Executed in 1915, Study of a Cubist Head is a rare drawing by Liubov Popova that elaborates on French contemporary avant-garde developments. Between 1912 and 1915 Popova rigorously explored Cubist techniques, following the influence of Metzinger and Le Fauconnier, with whom she had worked in Paris. During the year of 1915, Popova primarily concentrated on portraits, including Portrait (Costakis collection), Lady with a Guitar (Smolensk Regional Museum of Art; fig. 1) and Portrait of a Philosopher (The State Russian Museum, Saint Petersburg). Study of a Cubist Head is most probably a study for one of these paintings and is very similar in style and execution to a series of drawings from the same year, which are held in the George Costakis collection. Most of the Costakis studies are bound in a sketchbook (Costakis Sketchbook no. 2), and a few others are, like the present present, on a single leaf but were certainly removed from a sketchbook as the edges of the sheet suggest.

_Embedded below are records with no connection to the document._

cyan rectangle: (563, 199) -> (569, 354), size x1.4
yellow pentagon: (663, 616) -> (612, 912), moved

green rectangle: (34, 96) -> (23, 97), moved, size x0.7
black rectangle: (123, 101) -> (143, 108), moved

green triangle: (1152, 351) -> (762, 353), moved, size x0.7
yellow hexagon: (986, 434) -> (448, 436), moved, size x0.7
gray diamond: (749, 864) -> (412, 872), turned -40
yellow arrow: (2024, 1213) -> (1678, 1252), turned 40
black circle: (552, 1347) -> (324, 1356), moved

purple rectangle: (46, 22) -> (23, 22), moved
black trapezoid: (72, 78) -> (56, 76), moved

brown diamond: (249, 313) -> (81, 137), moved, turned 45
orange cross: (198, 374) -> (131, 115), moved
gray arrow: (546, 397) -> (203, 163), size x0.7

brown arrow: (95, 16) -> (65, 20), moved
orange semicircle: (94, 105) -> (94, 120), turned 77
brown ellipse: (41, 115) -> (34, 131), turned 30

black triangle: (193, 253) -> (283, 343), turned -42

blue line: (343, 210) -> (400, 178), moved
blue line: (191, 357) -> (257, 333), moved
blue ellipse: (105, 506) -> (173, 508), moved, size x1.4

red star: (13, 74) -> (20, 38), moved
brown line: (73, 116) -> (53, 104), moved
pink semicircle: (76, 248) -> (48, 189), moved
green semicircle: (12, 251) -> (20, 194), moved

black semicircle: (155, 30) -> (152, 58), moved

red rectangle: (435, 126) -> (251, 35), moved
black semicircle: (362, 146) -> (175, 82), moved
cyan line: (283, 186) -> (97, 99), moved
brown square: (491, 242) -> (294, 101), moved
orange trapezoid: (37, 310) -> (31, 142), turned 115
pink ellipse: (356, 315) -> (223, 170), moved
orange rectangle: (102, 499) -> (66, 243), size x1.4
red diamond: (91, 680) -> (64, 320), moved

Born in Ivanoskoie, near Moscow in 1889, Popova studied painting in 1907-08 under Zhukovskii and Iuon in Moscow. In 1910 she visited Italy, where she discovered Renaissance art and during the winter of 1912-1913, she worked in Paris under painting in the Cubist tradition. Upon her return to Russia, having assimilated French Cubism and Italian Futurism, she became a leading figure of the Russian Cubo-Futurist movement. In Russia, she worked closely with Tatlin and Alekander Vesnin. She participated to the avant-garde exhibition, Jack of Diamonds in 1914 and to the Tramway V and 0.10 exhibitions in St. Petersburg in 1915, in which Malevich exhibited his first abstract paintings. Popova was politically committed and was commissioned to decorate the offices of the Moscow Soviet and to design posters glorifying the revolution of 1917. Although initially allied to the Suprematists through her involvement in the Supremus group (composed of Malevich's students), Popova subsequently collaborated with the Constructivists, entering work into the historical 5 x 5 = 25 exhibition held in Moscow in 1921. From this time onwards she took a position alongside the Constructivists who, under the influence of Rodchenko and Vesnin, proclaimed the end of all contemplative art and the arrival of an active art in the service of industry. Popova eventually abandoned easel painting in favour of designing furniture, porcelain and utilitarian objects, and played and extremely productive role in the Institute of Artistic Culture. In 1922 she worked for the theatre, designing scenery and costumes for Meyerhold's production The Magnificent Cuckold in Moscow. In 1923 and 1924 Popova designed clothing and fabric for mass production. She contracted scarlet fever and died prematurely in 1924.
(fig. 1) Liubov Sergeevna Popova, Lady with a Guitar, 1915, Smolensk Regional Museum of Art.